Zu erledigen =
1. Warum konnte sich das THW im Ahrtal laut dem Beitrag auf seine Kernaufgaben konzentrieren? Erkläre das in ein bis drei Sätzen.
2. Wem soll man laut dem Beitrag ein großes Lob aussprechen?
3. Prüfe anhand des Beitrags, ob die folgenden Aussagen stimmen. Beantworte jede mit Ja oder Nein und zitiere die entscheidenden Worte wörtlich.
(a) Die Integration von Spontanhelfenden im Ahrtal hat gut funktioniert.
(b) Im Ahrtal wird inzwischen am Wiederaufbau gearbeitet.
(c) Das THW hat die Helfendenströme selbst organisiert und gelenkt.

Freiwillige wollten ja ebenfalls helfen und sind zur Unterstützung ins Ahrtal gekommen. Wie ist es Ihnen gelungen, die Zusammenarbeit zu koordinieren?

Aus meiner Sicht hat die Integration von Spontanhelfenden im Ahrtal gut funktioniert. Hier muss man einzelnen Menschen, die spontan die Organisation übernommen und die Helfendenströme organisiert und gelenkt haben, ein großes Lob aussprechen. Als THW konnten wir uns so auf unsere Kernaufgaben konzentrieren.

 

Mittlerweile wird im Ahrtal am Wiederaufbau gearbeitet. Was passiert bei Ihnen nach einem solchen Großeinsatz? Gehen Sie anschließend in die Analyse und versuchen Ihr Krisenmanagement zu optimieren? Oder gibt es ein Ritual beim THW, welches das offizielle Ende eines Einsatzes markiert?

Einträge aus einer Sammlung
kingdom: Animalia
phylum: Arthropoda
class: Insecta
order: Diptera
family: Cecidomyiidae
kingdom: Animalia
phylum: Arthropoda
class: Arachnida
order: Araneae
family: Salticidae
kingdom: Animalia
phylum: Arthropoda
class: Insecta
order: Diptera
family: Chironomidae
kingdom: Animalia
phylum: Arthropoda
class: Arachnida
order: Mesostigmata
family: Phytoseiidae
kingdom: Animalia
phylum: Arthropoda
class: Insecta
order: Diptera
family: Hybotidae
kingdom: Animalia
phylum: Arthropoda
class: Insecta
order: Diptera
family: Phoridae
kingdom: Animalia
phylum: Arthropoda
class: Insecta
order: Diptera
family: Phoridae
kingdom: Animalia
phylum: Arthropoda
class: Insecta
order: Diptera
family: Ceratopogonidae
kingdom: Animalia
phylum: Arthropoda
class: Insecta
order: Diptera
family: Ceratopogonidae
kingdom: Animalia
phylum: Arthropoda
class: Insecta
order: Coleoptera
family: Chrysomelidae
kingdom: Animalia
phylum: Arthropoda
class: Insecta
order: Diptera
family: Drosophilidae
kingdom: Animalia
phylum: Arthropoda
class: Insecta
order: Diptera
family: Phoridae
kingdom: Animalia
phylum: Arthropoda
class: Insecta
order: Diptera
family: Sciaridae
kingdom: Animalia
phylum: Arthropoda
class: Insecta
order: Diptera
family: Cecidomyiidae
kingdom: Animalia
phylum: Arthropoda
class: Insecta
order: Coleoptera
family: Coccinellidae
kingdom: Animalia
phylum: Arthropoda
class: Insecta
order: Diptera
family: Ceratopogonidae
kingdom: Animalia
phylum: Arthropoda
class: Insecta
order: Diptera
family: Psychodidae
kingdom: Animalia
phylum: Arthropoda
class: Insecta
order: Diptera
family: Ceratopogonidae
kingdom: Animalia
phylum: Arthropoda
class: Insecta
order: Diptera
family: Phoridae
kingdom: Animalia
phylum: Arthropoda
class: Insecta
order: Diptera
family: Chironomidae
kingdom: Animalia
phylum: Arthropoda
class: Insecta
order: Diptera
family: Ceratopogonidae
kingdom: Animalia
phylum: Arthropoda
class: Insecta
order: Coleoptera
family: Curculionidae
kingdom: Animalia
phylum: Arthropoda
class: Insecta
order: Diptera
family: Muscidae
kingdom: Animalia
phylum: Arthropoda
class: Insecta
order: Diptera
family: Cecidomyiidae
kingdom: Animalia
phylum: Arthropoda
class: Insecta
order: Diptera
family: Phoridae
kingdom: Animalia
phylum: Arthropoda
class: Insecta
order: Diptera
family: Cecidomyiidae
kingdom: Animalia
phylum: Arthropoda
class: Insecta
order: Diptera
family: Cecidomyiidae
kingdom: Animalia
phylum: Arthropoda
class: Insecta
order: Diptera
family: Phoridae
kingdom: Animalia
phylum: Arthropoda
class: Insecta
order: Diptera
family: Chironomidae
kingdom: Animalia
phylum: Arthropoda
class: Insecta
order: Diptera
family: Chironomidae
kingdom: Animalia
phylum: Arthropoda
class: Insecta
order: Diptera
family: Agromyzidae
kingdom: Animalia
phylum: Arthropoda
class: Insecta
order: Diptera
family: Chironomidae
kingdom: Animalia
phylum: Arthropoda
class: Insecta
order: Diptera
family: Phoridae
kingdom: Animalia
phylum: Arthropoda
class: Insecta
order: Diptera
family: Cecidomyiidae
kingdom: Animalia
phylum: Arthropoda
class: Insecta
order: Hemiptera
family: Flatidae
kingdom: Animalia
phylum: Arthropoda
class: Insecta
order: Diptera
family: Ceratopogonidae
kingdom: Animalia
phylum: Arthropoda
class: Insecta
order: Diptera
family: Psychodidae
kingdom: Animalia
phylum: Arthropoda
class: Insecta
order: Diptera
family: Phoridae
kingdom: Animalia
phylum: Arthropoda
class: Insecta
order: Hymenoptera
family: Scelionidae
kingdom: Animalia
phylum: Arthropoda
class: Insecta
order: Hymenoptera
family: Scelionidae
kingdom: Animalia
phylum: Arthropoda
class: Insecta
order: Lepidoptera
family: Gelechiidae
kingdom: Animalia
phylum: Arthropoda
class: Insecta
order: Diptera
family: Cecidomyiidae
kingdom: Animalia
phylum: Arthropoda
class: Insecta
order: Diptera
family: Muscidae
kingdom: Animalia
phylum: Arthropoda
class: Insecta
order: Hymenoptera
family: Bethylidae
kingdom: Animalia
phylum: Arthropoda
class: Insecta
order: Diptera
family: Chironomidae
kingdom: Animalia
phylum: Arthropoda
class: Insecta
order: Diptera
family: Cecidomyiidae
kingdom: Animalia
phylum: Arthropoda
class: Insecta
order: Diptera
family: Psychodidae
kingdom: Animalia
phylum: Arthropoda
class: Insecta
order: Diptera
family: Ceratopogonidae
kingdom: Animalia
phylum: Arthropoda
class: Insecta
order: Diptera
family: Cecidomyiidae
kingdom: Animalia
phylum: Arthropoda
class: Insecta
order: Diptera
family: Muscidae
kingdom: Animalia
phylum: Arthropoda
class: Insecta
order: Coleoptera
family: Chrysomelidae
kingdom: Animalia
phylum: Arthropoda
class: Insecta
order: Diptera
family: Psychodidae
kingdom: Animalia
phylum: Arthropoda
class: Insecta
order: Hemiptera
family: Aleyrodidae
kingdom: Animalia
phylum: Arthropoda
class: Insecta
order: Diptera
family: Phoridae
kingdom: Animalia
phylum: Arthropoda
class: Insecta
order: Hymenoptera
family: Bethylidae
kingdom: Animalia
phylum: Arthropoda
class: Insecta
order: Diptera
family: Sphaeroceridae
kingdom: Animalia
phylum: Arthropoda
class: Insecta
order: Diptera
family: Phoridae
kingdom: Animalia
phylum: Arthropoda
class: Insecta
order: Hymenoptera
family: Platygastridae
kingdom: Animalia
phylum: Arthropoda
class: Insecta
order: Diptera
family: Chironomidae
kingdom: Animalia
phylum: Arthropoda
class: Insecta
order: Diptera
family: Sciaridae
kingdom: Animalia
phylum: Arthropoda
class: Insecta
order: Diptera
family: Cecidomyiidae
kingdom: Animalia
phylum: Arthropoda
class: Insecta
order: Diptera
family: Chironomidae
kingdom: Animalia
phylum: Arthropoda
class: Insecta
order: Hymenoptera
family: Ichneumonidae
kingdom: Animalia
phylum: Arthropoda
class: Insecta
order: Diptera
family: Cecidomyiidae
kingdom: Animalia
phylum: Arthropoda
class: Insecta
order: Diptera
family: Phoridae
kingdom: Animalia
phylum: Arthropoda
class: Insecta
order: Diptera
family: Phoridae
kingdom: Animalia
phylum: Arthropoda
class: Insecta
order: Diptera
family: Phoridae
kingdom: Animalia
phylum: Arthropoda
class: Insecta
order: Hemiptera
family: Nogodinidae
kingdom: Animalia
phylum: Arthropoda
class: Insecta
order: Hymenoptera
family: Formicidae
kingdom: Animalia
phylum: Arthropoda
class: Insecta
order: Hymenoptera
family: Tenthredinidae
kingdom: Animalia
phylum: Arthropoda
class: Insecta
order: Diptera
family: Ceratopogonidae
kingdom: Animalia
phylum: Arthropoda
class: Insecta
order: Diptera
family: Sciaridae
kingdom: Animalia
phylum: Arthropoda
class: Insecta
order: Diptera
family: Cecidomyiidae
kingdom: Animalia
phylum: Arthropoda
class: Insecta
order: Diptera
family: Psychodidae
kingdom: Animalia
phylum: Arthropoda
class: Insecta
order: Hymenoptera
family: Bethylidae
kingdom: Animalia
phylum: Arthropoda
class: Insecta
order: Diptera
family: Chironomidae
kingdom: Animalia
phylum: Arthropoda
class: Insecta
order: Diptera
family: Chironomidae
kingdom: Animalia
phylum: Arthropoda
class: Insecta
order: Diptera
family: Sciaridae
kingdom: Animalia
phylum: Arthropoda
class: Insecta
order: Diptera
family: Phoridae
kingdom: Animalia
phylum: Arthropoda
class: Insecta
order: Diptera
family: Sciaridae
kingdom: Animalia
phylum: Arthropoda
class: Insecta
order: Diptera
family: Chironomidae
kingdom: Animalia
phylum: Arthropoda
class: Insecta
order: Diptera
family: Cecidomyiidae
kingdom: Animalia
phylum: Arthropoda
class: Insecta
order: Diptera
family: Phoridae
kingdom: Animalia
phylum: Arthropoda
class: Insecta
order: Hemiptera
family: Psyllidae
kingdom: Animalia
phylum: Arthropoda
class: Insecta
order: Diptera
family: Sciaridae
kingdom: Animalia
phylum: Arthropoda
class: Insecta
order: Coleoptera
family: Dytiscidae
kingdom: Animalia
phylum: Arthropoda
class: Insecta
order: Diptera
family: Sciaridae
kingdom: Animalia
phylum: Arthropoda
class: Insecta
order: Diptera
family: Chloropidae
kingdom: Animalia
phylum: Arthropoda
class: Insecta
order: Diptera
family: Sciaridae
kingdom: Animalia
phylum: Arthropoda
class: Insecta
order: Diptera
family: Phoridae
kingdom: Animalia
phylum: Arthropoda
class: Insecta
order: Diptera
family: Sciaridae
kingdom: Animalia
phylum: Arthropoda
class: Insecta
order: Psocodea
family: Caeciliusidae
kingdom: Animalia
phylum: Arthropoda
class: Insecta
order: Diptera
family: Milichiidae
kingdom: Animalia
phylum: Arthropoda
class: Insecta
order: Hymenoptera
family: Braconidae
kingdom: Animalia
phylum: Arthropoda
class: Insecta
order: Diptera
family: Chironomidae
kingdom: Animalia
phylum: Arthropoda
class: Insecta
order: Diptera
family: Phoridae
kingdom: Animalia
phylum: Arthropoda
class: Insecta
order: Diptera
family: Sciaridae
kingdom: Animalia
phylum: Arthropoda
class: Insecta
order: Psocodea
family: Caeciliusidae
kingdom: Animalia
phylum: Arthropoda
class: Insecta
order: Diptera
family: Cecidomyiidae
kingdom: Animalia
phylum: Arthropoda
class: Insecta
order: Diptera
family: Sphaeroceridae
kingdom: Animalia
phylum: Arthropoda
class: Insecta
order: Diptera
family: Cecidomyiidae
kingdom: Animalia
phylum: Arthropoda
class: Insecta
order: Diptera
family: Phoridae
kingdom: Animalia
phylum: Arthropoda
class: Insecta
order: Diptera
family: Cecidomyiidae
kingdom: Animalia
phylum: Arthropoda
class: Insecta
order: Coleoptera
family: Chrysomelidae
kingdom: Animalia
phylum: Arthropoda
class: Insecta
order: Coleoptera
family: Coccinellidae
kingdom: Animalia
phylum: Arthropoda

Die Lösungen =
1. Einzelne Menschen haben spontan die Organisation übernommen. Sie haben die Helfendenströme organisiert und gelenkt. So war die Integration der Spontanhelfenden gut gelöst, und das THW konnte sich um seine Kernaufgaben kümmern.

2. Einzelnen Menschen, die spontan die Organisation übernommen und die Helfendenströme organisiert und gelenkt haben.

3.
(a) Ja: „Aus meiner Sicht hat die Integration von Spontanhelfenden im Ahrtal gut funktioniert.“
(b) Ja: „Mittlerweile wird im Ahrtal am Wiederaufbau gearbeitet.“
(c) Nein: „einzelnen Menschen, die spontan die Organisation übernommen und die Helfendenströme organisiert und gelenkt haben“